"Explicit abstract realist" Victoria Morton in first major Scottish solo show for Inverleith House

By Verity Hogan | 31 March 2010
A photo of an installation in a spacious white room

Victoria Morton describes her installation at Inverleith House (above) as "explicit abstract realism". © the artist, courtesy Sadie Coles HQ, London

Victoria Morton's first major solo exhibition in a museum in her native Scotland for arrives in the naturally-lit rooms of Inverleith House, following her 2009 residency at the Isabella Stuart Gardener Museum in Boston, USA.

The critically-acclaimed artist describes her work as "explicit abstract realism" and her latest exhibition aims to construct a series of situations for the viewer to experience as well as building on the sculptural elements her recent work has included.

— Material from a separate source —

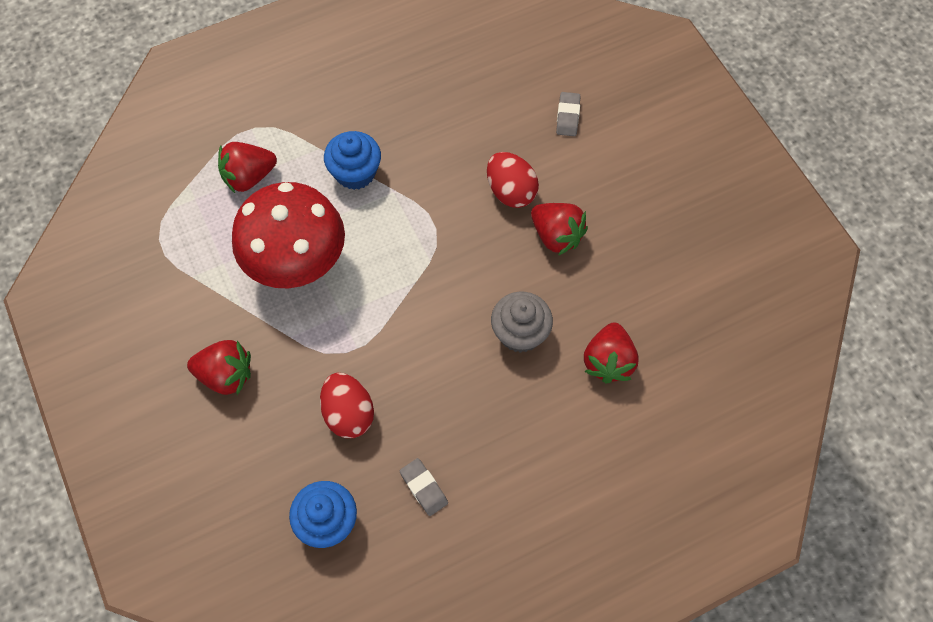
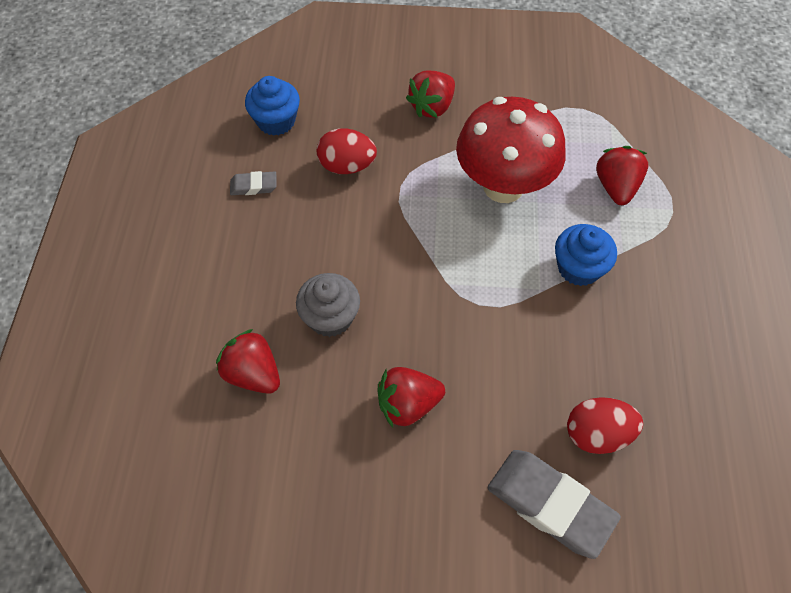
camera: 120 degrees right, 5 degrees down
(510, 191) = (483, 390): red egg -> red egg (597, 434)
(568, 116) = (550, 505): grey eraser -> grey eraser, size x2.04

Morton feels that the paintings themselves become characters enacting a psychological drama, or family of works, which the visitor becomes a part of, in keeping with the homely setting.

A picture of an abstract painting of vibrant pinks, reds and oranges

Crowd Scene (2008). © the artist, courtesy Sadie Coles HQ, London

"The fact that the gallery is a house seems to lend itself to that thinking," she says. "I'd like the house to feel that it is inhabited."

Inspiration for the pieces comes from her interest in women's historical representation in art as well as a natural identification with her materials.

Morton now splits her time between her hometown of Glasgow and Fossombrone, Italy, a cultural hybrid that has impacted upon her installations and paintings.